Velež Mountain provides an example of glaciokarst where karstic terrain has been significantly affected by glacial processes during the Pleistocene epoch. This landscape includes valley glaciers and a plateau glacier, primarily located on the northern slopes. The northern slopes exhibit features shaped by glacial erosion, presenting cirques, pavements, and roche moutonnées covered with small-scale karst features while in the lower regions of the Velež Mountain, significant moraine ridges, lateral moraines, breach-lobe moraines, and smaller recessional moraines formed, varying in their composition and height. The absence of valley discharge and the presence of indicators of glacial erosion hint at a pattern of vertical drainage of sub-glacial waters into the karst landscape. The outwash fans that filled some hollow areas displayed a change in the kind of sediment they contained, from rough near the ice margin to finer material further away.

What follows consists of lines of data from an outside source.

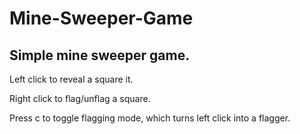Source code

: # Mine-Sweeper-Game
Simple mine sweeper game.
-----
Left click to reveal a square it.

Right click to flag/unflag a square.

Press c to toggle flagging mode, which turns left click into a flagger.

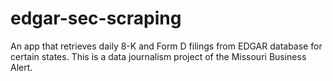 # edgar-sec-scraping
An app that retrieves daily 8-K and Form D filings from EDGAR database for certain states. This is a data journalism project of the Missouri Business Alert.
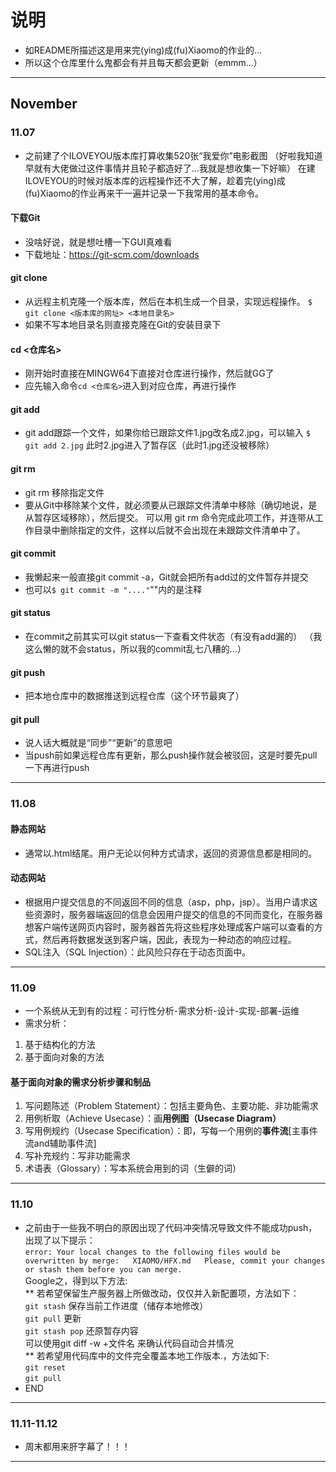 # 说明
* 如README所描述这是用来完(ying)成(fu)Xiaomo的作业的...
* 所以这个仓库里什么鬼都会有并且每天都会更新（emmm...）
---
## November
### 11.07
* 之前建了个ILOVEYOU版本库打算收集520张“我爱你”电影截图
（好啦我知道早就有大佬做过这件事情并且轮子都造好了...我就是想收集一下好嘛）
在建ILOVEYOU的时候对版本库的远程操作还不大了解，趁着完(ying)成(fu)Xiaomo的作业再来干一遍并记录一下我常用的基本命令。
#### 下载Git
* 没啥好说，就是想吐槽一下GUI真难看
* 下载地址：https://git-scm.com/downloads
#### git clone
* 从远程主机克隆一个版本库，然后在本机生成一个目录，实现远程操作。
` $ git clone <版本库的网址> <本地目录名> `
* 如果不写本地目录名则直接克隆在Git的安装目录下
#### cd <仓库名>
* 刚开始时直接在MINGW64下直接对仓库进行操作，然后就GG了
* 应先输入命令`cd <仓库名>`进入到对应仓库，再进行操作
#### git add
* git add跟踪一个文件，如果你给已跟踪文件1.jpg改名成2.jpg，可以输入
` $ git add 2.jpg `
此时2.jpg进入了暂存区（此时1.jpg还没被移除）
#### git rm
* git rm 移除指定文件
* 要从Git中移除某个文件，就必须要从已跟踪文件清单中移除（确切地说，是从暂存区域移除），然后提交。 可以用 git rm 命令完成此项工作，并连带从工作目录中删除指定的文件，这样以后就不会出现在未跟踪文件清单中了。
#### git commit
* 我懒起来一般直接git commit -a，Git就会把所有add过的文件暂存并提交
* 也可以` $ git commit -m "...." `""内的是注释
#### git status
* 在commit之前其实可以git status一下查看文件状态（有没有add漏的）
（我这么懒的就不会status，所以我的commit乱七八糟的...）
#### git push
* 把本地仓库中的数据推送到远程仓库（这个环节最爽了）
#### git pull
* 说人话大概就是“同步”“更新”的意思吧
* 当push前如果远程仓库有更新，那么push操作就会被驳回，这是时要先pull一下再进行push
---
### 11.08
#### 静态网站
* 通常以.html结尾。用户无论以何种方式请求，返回的资源信息都是相同的。
#### 动态网站
* 根据用户提交信息的不同返回不同的信息（asp，php，jsp）。当用户请求这些资源时，服务器端返回的信息会因用户提交的信息的不同而变化，在服务器想客户端传送网页内容时，服务器首先将这些程序处理成客户端可以查看的方式，然后再将数据发送到客户端，因此，表现为一种动态的响应过程。
* SQL注入（SQL Injection）：此风险只存在于动态页面中。
---
### 11.09
* 一个系统从无到有的过程：可行性分析-需求分析-设计-实现-部署-运维
* 需求分析：
1. 基于结构化的方法
2. 基于面向对象的方法
#### 基于面向对象的需求分析步骤和制品
1. 写问题陈述（Problem Statement）：包括主要角色、主要功能、非功能需求
2. 用例析取（Achieve Usecase）：画**用例图（Usecase Diagram）**
3. 写用例规约（Usecase Specification）：即，写每一个用例的**事件流**[主事件流and辅助事件流]
4. 写补充规约：写非功能需求
5. 术语表（Glossary）：写本系统会用到的词（生僻的词）
---
### 11.10
* 之前由于一些我不明白的原因出现了代码冲突情况导致文件不能成功push，出现了以下提示：  
` error: Your local changes to the following files would be overwritten by merge:  
XIAOMO/HFX.md  
Please, commit your changes or stash them before you can merge. `  
Google之，得到以下方法:  
** 若希望保留生产服务器上所做改动，仅仅并入新配置项，方法如下：  
` git stash ` 保存当前工作进度（储存本地修改）  
` git pull ` 更新  
` git stash pop ` 还原暂存内容  
可以使用git diff -w +文件名 来确认代码自动合并情况  
** 若希望用代码库中的文件完全覆盖本地工作版本.，方法如下:  
` git reset `  
` git pull `  
* END
---
### 11.11-11.12
* 周末都用来肝字幕了！！！
---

== Characteristics of glaciokarst ==
Glaciokarst landscapes have an array of unique features resulting from the fusion of glacial and karstic processes. Typical features found in glaciokarst landscapes may include glacially carved valleys, sinkholes formed by the dissolution of bedrock, and ice-contact features. Glaciokarsts encompass various classifications based on multiple criteria. These classifications include distinctions regarding the presence of meltwater, the types of karstic rocks involved, proximity to the Equator, the relationship between glaciers and karst formations, the geographical location of the glaciokarsts, and the rate of glaciation. Glaciokarsts are predominantly composed of limestone but can also form on marble, dolomite, and gypsum. Structurally, they are categorized into Alpine or continental types, and geosyncline or tabular types. They can exist in marine or terrestrial environments, each with varying levels of precipitation and ice cover impacting the karst formations. The interaction between the processes of glaciation and karstification can create intriguing geological formations and landscapes.